- Your assignment:
Please set down every line of text from all the rows below, character for character and in the same order, leaving the pictures out.

- Material shown:

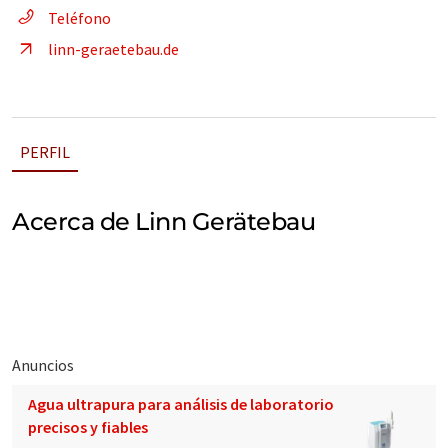
Teléfono
linn-geraetebau.de
PERFIL
Acerca de Linn Gerätebau
Anuncios
Agua ultrapura para análisis de laboratorio
precisos y fiables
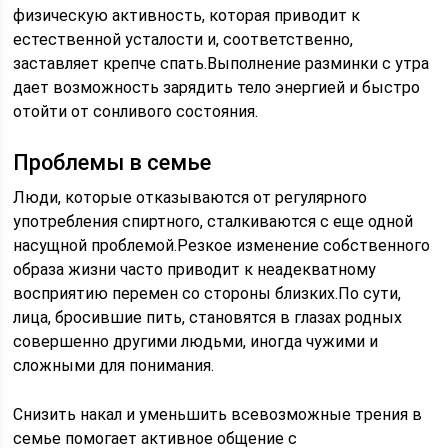
физическую активность, которая приводит к
естественной усталости и, соответственно,
заставляет крепче спать.Выполнение разминки с утра
дает возможность зарядить тело энергией и быстро
отойти от сонливого состояния.
Проблемы в семье
Люди, которые отказываются от регулярного
употребления спиртного, сталкиваются с еще одной
насущной проблемой.Резкое изменение собственного
образа жизни часто приводит к неадекватному
восприятию перемен со стороны близких.По сути,
лица, бросившие пить, становятся в глазах родных
совершенно другими людьми, иногда чужими и
сложными для понимания.
Снизить накал и уменьшить всевозможные трения в
семье помогает активное общение с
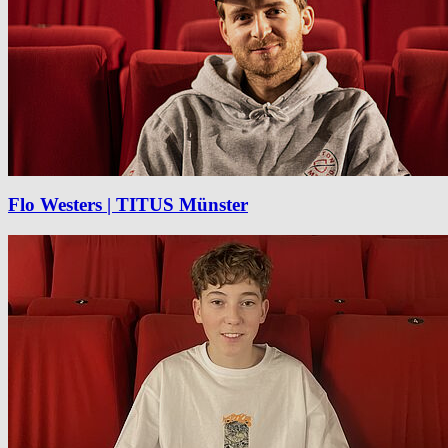
Flo Westers | TITUS Münster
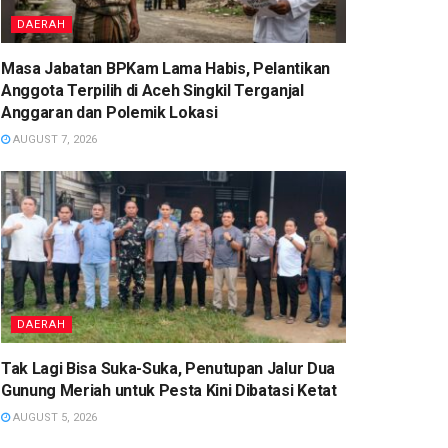
DAERAH
Masa Jabatan BPKam Lama Habis, Pelantikan
Anggota Terpilih di Aceh Singkil Terganjal
Anggaran dan Polemik Lokasi‎
AUGUST 7, 2026
DAERAH
‎Tak Lagi Bisa Suka-Suka, Penutupan Jalur Dua
Gunung Meriah untuk Pesta Kini Dibatasi Ketat‎
AUGUST 5, 2026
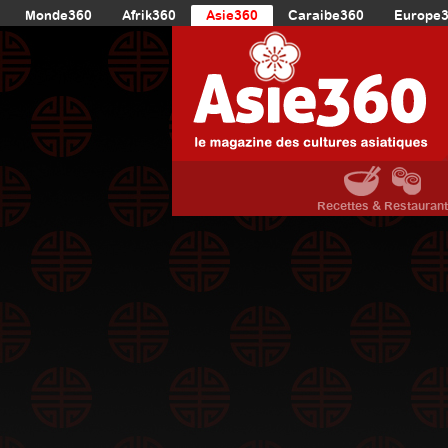
Monde360
Afrik360
Asie360
Caraibe360
Europe
Recettes & Restauran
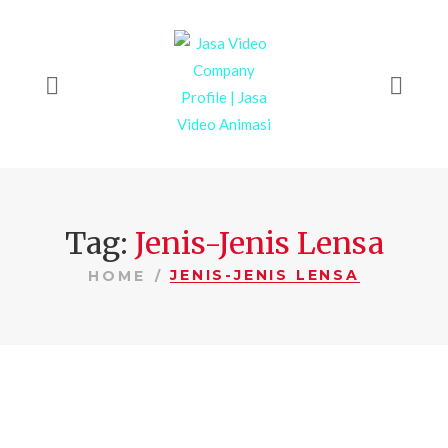
Tag:
Jenis-Jenis Lensa
JENIS-JENIS LENSA
HOME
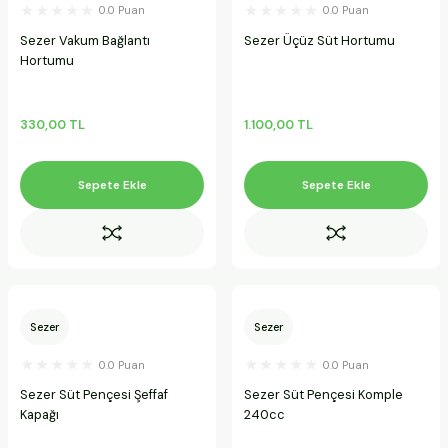
0.0 Puan
0.0 Puan
Sezer Vakum Bağlantı
Sezer Üçüz Süt Hortumu
Hortumu
330,00 TL
1.100,00 TL
Sepete Ekle
Sepete Ekle
Sezer
Sezer
0.0 Puan
0.0 Puan
Sezer Süt Pençesi Şeffaf
Sezer Süt Pençesi Komple
Kapağı
240cc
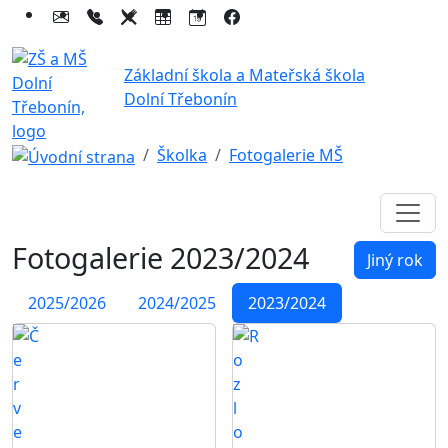
Základní škola a Mateřská škola
Dolní Třebonín
Školka
Fotogalerie MŠ
Fotogalerie
2023/2024
Jiný rok
2025/2026
2024/2025
2023/2024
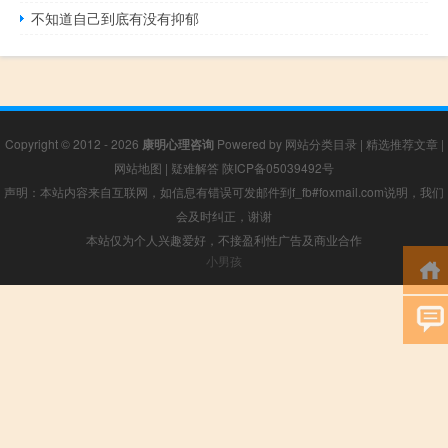
不知道自己到底有没有抑郁
Copyright © 2012 - 2026
康明心理咨询
Powered by
网站分类目录
|
精选推荐文章
|
网站地图
|
疑难解答
陕ICP备05039492号
声明：本站内容来自互联网，如信息有错误可发邮件到f_fb#foxmail.com说明，我们
会及时纠正，谢谢
本站仅为个人兴趣爱好，不接盈利性广告及商业合作
小男孩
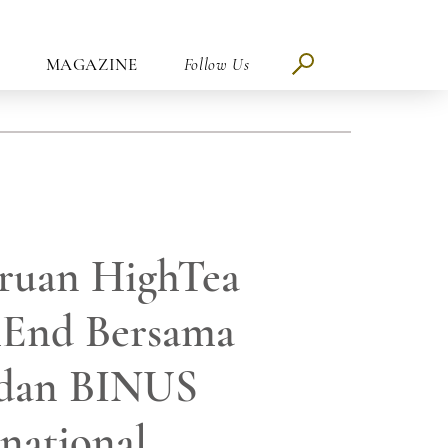
MAGAZINE
Follow Us
eruan HighTea
hEnd Bersama
dan BINUS
rnational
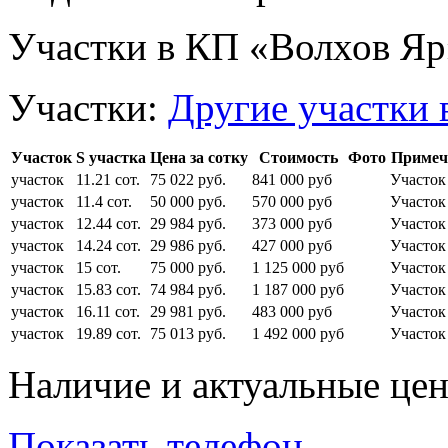
Участки в КП «Волхов Яр
Участки:
Другие участки 
Участок
S участка
Цена за сотку
Стоимость
Фото
Примеч
участок
11.21 сот.
75 022 руб.
841 000 руб
Участо
участок
11.4 сот.
50 000 руб.
570 000 руб
Участок
участок
12.44 сот.
29 984 руб.
373 000 руб
Участок
участок
14.24 сот.
29 986 руб.
427 000 руб
Участок
участок
15 сот.
75 000 руб.
1 125 000 руб
Участо
участок
15.83 сот.
74 984 руб.
1 187 000 руб
Участо
участок
16.11 сот.
29 981 руб.
483 000 руб
Участок
участок
19.89 сот.
75 013 руб.
1 492 000 руб
Участо
Наличие и актуальные це
Показать телефон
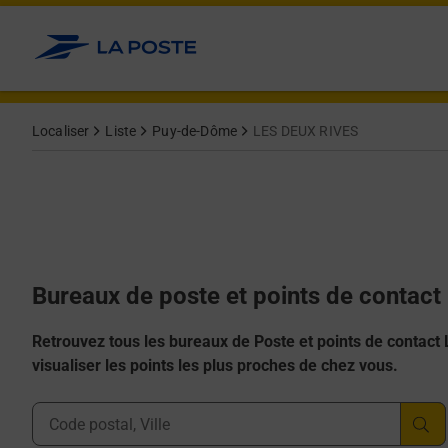
Allez au contenu
Afficher ou masquer la réponse
Afficher ou masquer la réponse
Afficher ou masquer la réponse
Afficher ou masquer la réponse
Afficher ou masquer la réponse
Localiser
Liste
Puy-de-Dôme
LES DEUX RIVES
Bureaux de poste et points de contac
Retrouvez tous les bureaux de Poste et points de contact La
visualiser les points les plus proches de chez vous.
Ville, Département, Code Postal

- Your solution:
Teléfono
linn-geraetebau.de
PERFIL
Acerca de Linn Gerätebau
Anuncios
Agua ultrapura para análisis de laboratorio
precisos y fiables
физическую активность, которая приводит к
естественной усталости и, соответственно,
заставляет крепче спать.Выполнение разминки с утра
дает возможность зарядить тело энергией и быстро
отойти от сонливого состояния.
Проблемы в семье
Люди, которые отказываются от регулярного
употребления спиртного, сталкиваются с еще одной
насущной проблемой.Резкое изменение собственного
образа жизни часто приводит к неадекватному
восприятию перемен со стороны близких.По сути,
лица, бросившие пить, становятся в глазах родных
совершенно другими людьми, иногда чужими и
сложными для понимания.
Снизить накал и уменьшить всевозможные трения в
семье помогает активное общение с
Flo Westers | TITUS Münster
DAERAH
Masa Jabatan BPKam Lama Habis, Pelantikan
Anggota Terpilih di Aceh Singkil Terganjal
Anggaran dan Polemik Lokasi‎
AUGUST 7, 2026
DAERAH
‎Tak Lagi Bisa Suka-Suka, Penutupan Jalur Dua
Gunung Meriah untuk Pesta Kini Dibatasi Ketat‎
AUGUST 5, 2026
Monde360
Afrik360
Asie360
Caraibe360
Europe
Recettes & Restauran
Tag:
Jenis-Jenis Lensa
JENIS-JENIS LENSA
HOME
0.0 Puan
0.0 Puan
Sezer Vakum Bağlantı
Sezer Üçüz Süt Hortumu
Hortumu
330,00 TL
1.100,00 TL
Sepete Ekle
Sepete Ekle
Sezer
Sezer
0.0 Puan
0.0 Puan
Sezer Süt Pençesi Şeffaf
Sezer Süt Pençesi Komple
Kapağı
240cc
Základní škola a Mateřská škola
Dolní Třebonín
Školka
Fotogalerie MŠ
Fotogalerie
2023/2024
Jiný rok
2025/2026
2024/2025
2023/2024
不知道自己到底有没有抑郁
Copyright © 2012 - 2026
康明心理咨询
Powered by
网站分类目录
|
精选推荐文章
|
网站地图
|
疑难解答
陕ICP备05039492号
声明：本站内容来自互联网，如信息有错误可发邮件到f_fb#foxmail.com说明，我们
会及时纠正，谢谢
本站仅为个人兴趣爱好，不接盈利性广告及商业合作
小男孩
MAGAZINE
Follow Us
eruan HighTea
hEnd Bersama
dan BINUS
rnational
Участки в КП «Волхов Яр
Участки:
Другие участки 
Участок
S участка
Цена за сотку
Стоимость
Фото
Примеч
участок
11.21 сот.
75 022 руб.
841 000 руб
Участо
участок
11.4 сот.
50 000 руб.
570 000 руб
Участок
участок
12.44 сот.
29 984 руб.
373 000 руб
Участок
участок
14.24 сот.
29 986 руб.
427 000 руб
Участок
участок
15 сот.
75 000 руб.
1 125 000 руб
Участо
участок
15.83 сот.
74 984 руб.
1 187 000 руб
Участо
участок
16.11 сот.
29 981 руб.
483 000 руб
Участок
участок
19.89 сот.
75 013 руб.
1 492 000 руб
Участо
Наличие и актуальные це
Показать телефон
Allez au contenu
Afficher ou masquer la réponse
Afficher ou masquer la réponse
Afficher ou masquer la réponse
Afficher ou masquer la réponse
Afficher ou masquer la réponse
Localiser
Liste
Puy-de-Dôme
LES DEUX RIVES
Bureaux de poste et points de contac
Retrouvez tous les bureaux de Poste et points de contact La
visualiser les points les plus proches de chez vous.
Ville, Département, Code Postal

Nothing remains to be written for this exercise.